Optimisation and Microstructural Analysis of Wear Characteristics on Friction Stir Processed 2024 Aluminium Alloy
摘要
Aluminum alloy 2024 is a copper-based alloy that is one of the strongest aluminum alloys. Because of their extraordinary specific strength and machinability, the AA2024 is employed in the aviation sector, particularly in wing skins and fuselage structures, due to its excellent strength-to-weight ratio. The microstructure and characteristics of the processed zone can be managed by optimizing the tool design and FSP parameters. The current effort seeks to determine the optimal range of processing parameters based on wear attributes by altering the tool’s rotational speed, traverse speed, and axial load.
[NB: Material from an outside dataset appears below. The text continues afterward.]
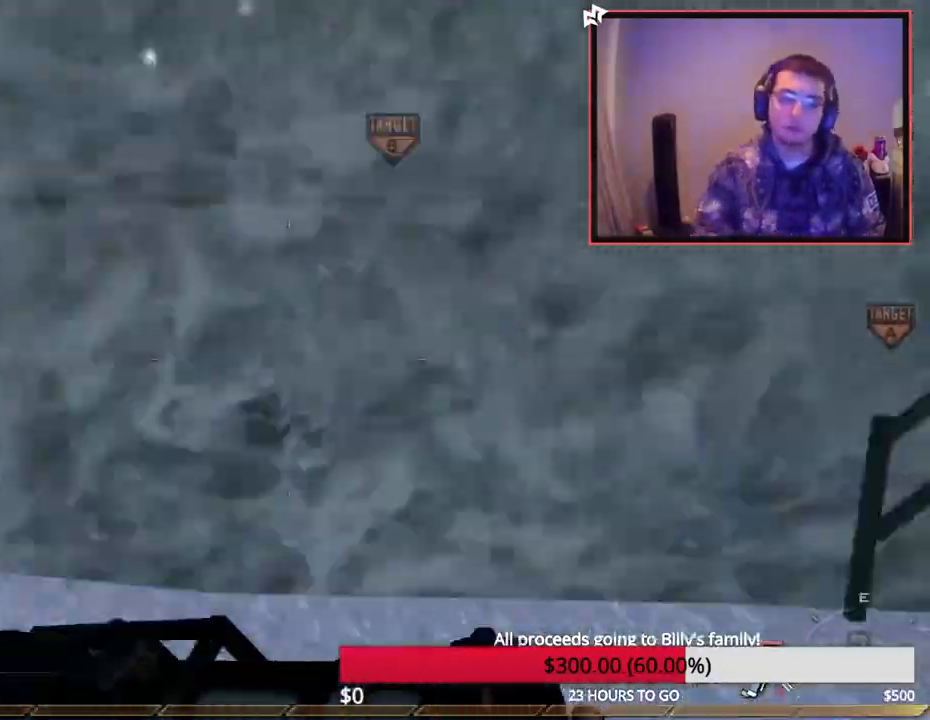
{"buttons": [], "left_stick": "up", "right_stick": "center", "events": [[117, "right_stick", "center"], [200, "TRIANGLE", "down"], [267, "TRIANGLE", "up"], [334, "TRIANGLE", "down"], [367, "SQUARE", "down"], [384, "TRIANGLE", "up"], [484, "SQUARE", "up"]]}
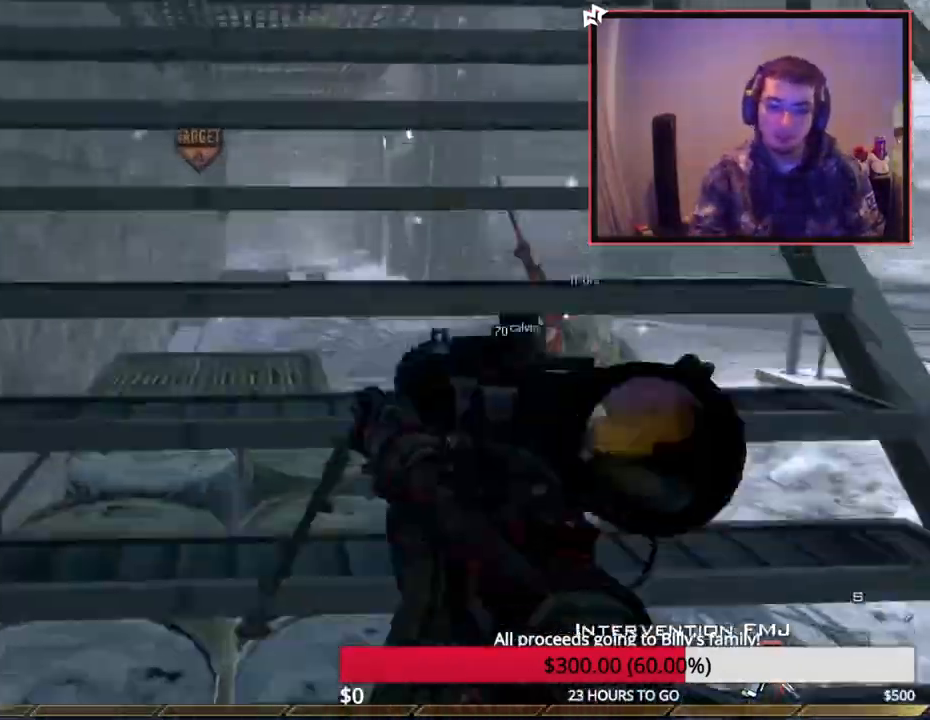
{"buttons": [], "left_stick": "up", "right_stick": "center", "events": [[334, "TOUCHPAD", "down"], [501, "TOUCHPAD", "up"]]}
The experiment’s process variables include rotational speed ranges of 1000, 1300, and 1600 rpm, traverse speed ranges of 15, 30, and 45 mm/min, and axial loads of 8, 10.25, and 12.5 kN. A cylindrical tool pin made of H13 tool steel with a hardness of 60 HRC was devised and constructed to improve the material flow. The experiment is developed utilizing the Box-Behnken optimization technique, which considers three parameters at three stages. A disk-type wear test apparatus was used to conduct wear tests on the FSPed AA2024 samples to assess their wear rate. The lowest amount of wear rate occurs at the traverse speed of 45 mm/min whereas the highest wear rate occurs at 15 mm/min. The worn surface morphology was examined using a scanning electron microscope (SEM) on the base metal and optimally processed samples in the wear-tested region.